La rétroaction faisant partie des influences les plus puissantes sur la performance individuelle et en équipe, il importe de développer chez les personnes étudiantes leurs compétences à donner une rétroaction de manière constructive à leurs pairs ainsi qu’à utiliser une rétroaction reçue pour s’améliorer. Les enseignements et les exercices pratiques permettent d’initier les personnes étudiantes aux principales caractéristiques et dimensions d’une rétroaction durable, de développer leurs habiletés à formuler une rétroaction constructive sur le travail de leurs pairs, ainsi que leur capacité à critiquer leur démarche de travail. Le tout, dans le but que chaque membre livre un travail de qualité, qui répond aux attentes, favorisant ainsi une collaboration saine

Un accompagnement tout au long des programmes 

À la suite des activités réalisées en début de programmes, les pratiques et outils pédagogiques mis en place par le CUFE permettent de poursuivre à différents moments dans les cursus le développement des compétences de collaboration et l’intégration consciente de compétences socioémotionnelles dans les interactions au sein des équipes étudiantes. 

Par exemple, au premier cycle, la gestion des conflits, ainsi que les approches, outils, techniques et attitudes favorisant la collaboration sont renforcés dans le cadre du cours ENV117 Initiation aux événements écoresponsables, où les personnes étudiantes doivent travailler en équipe pour organiser un événement. De plus, la grille d’autoévaluation et de discussion de la compétence de collaboration est utilisée dans plusieurs cours pour permettre une évaluation des pairs à plusieurs moments dans leurs parcours, de manière formative ou sommative. 

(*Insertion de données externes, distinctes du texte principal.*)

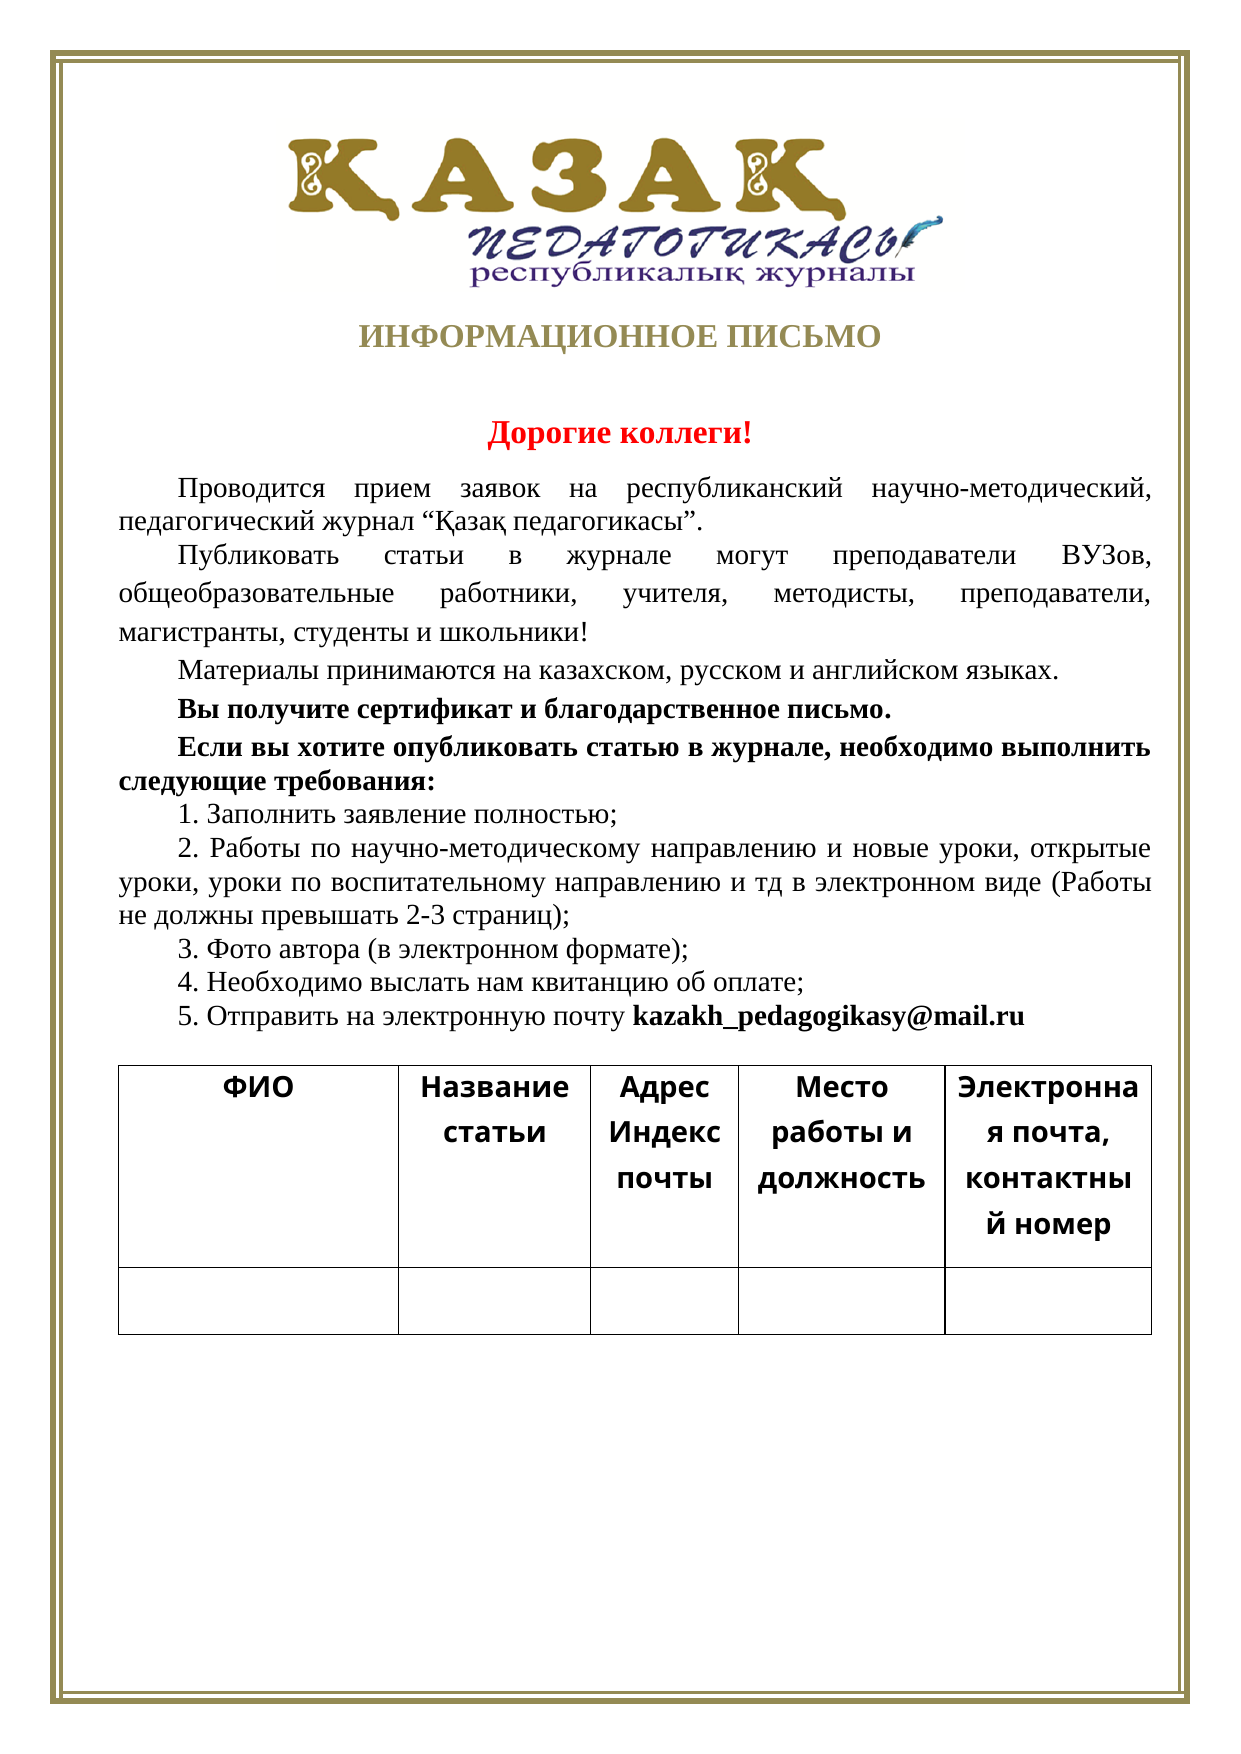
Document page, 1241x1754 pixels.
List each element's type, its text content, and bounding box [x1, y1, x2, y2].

table_header Название статьи [399, 1066, 590, 1267]
text 5. Отправить на электронную почту kazakh_pedagogikasy@mail.ru [118, 998, 1152, 1031]
text 4. Необходимо выслать нам квитанцию об оплате; [118, 964, 1152, 998]
text Вы получите сертификат и благодарственное письмо. [118, 691, 1152, 724]
table_header Адрес Индекс почты [591, 1066, 738, 1267]
text ИНФОРМАЦИОННОЕ ПИСЬМО [89, 316, 1152, 355]
text 3. Фото автора (в электронном формате); [118, 931, 1152, 964]
picture [275, 118, 965, 292]
table_cell [946, 1268, 1151, 1334]
text Проводится прием заявок на республиканский научно-методический, педагогический журнал “Қазақ педагогикасы”. [118, 470, 1152, 537]
text Публиковать статьи в журнале могут преподаватели ВУЗов, общеобразовательные работники, учителя, методисты, преподаватели, магистранты, студенты и школьники! [118, 537, 1152, 647]
table_cell [739, 1268, 944, 1334]
text Материалы принимаются на казахском, русском и английском языках. [118, 652, 1152, 686]
table_cell [119, 1268, 398, 1334]
text 1. Заполнить заявление полностью; [118, 797, 1152, 830]
text 2. Работы по научно-методическому направлению и новые уроки, открытые уроки, уроки по воспитательному направлению и тд в электронном виде (Работы не должны превышать 2-3 страниц); [118, 830, 1152, 931]
text Если вы хотите опубликовать статью в журнале, необходимо выполнить следующие требования: [118, 729, 1152, 797]
text Дорогие коллеги! [89, 412, 1152, 451]
table_header Электронная почта, контактный номер [946, 1066, 1151, 1267]
table_header Место работы и должность [739, 1066, 944, 1267]
table_cell [591, 1268, 738, 1334]
table_cell [399, 1268, 590, 1334]
table_header ФИО [119, 1066, 398, 1267]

Tant au premier qu’au deuxième cycle, une fiche de contribution des membres d’une équipe doit être remise systématiquement avec chacun des travaux d’équipe afin de mettre en lumière et de gérer les problématiques de contributions inégales. De plus, les compétences de collaboration, de même que la Trousse à outils (présentée ci-dessus) sont réinvesties dans le cadre d’un projet en environnement (ENV655 et ENV838) réalisé, en équipe, pour le compte d’une organisation partenaire. Mentionnons également que la Trousse à outils est mise à la disposition des personnes étudiantes dans tous les cours Moodle des programmes.  

Par ailleurs, le développement de compétences socioémotionnelles est poursuivi au deuxième cycle dans le cadre du cours ENV 836 Posture d’accompagnement, qui permet de bonifier l’approche d’accompagnement au changement des personnes étudiantes.  

En conclusion, le développement des compétences de collaboration et l’intégration consciente de compétences socioémotionnelles dans les interactions au sein des équipes étudiantes s’effectue à partir de plusieurs ancrages au sein des programmes du CUFE, lesquels permettent de tirer le maximum d’avantages du travail collaboratif, et ce, du début jusqu’à la fin du programme. 

Références 

Dunning, D. (2008). Introduction to type and learning. The Myers Briggs Company. 

Villeneuve, L. et Motoi, I. (2015). Guide de résolution de conflits dans le travail en équipe. Presses de l’Université du Québec.